Jaume

Personal information
- Full name: Jaume Delgado Catevilla
- Date of birth: 13 May 1983 (age 42)
- Place of birth: Barcelona, Spain
- Height: 1.78 m (5 ft 10 in)
- Position: Midfielder

Youth career
- Espanyol

Senior career*
- Years: Team / Apps / (Gls)
- 2001–2004: Espanyol B / 63 / (0)
- 2004–2005: Figueres / 28 / (0)
- 2005–2006: Terrassa / 8 / (0)
- 2006–2008: Logroñés / 72 / (2)
- 2008–2011: Lleida / 107 / (3)
- 2011–2012: Lleida Esportiu / 35 / (0)
- 2012–2014: Alavés / 54 / (0)
- 2014–2015: Reus / 48 / (2)
- Total:  / 415 / (7)

= Jaume Delgado =

Spanish footballer (born 1983)

Jaume Delgado Catevilla (born 13 May 1983), known simply as Jaume, is a Spanish retired footballer who played as a midfielder.

==Football career==
Born in Barcelona, Catalonia, Jaume made his senior debut with local RCD Espanyol B. He spent the vast majority of his career with clubs from his native region, only leaving in the summer of 2006 when he signed with CD Logroñés and in the 2012 off-season when he joined Deportivo Alavés.

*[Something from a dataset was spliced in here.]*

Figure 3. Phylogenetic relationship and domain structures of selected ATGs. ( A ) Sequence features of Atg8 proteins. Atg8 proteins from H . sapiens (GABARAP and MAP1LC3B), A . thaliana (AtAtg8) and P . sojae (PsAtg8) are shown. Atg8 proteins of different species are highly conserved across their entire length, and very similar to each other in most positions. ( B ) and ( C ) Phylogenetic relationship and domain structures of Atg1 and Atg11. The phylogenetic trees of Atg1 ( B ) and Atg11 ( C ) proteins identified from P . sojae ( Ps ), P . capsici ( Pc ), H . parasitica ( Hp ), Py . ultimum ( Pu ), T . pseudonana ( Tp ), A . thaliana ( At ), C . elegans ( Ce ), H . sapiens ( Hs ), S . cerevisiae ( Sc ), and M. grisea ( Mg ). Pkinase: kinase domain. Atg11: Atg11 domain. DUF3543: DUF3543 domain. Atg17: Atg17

In the 2012–13 campaign, Jaume was an ever-present figure for Alavés, appearing in 45 matches all competitions comprised (40 in the league including the playoffs) as his team achieved promotion to Segunda División. He made his professional debut on 16 August 2013 at the age of 30, in a 0–1 away defeat against Girona FC.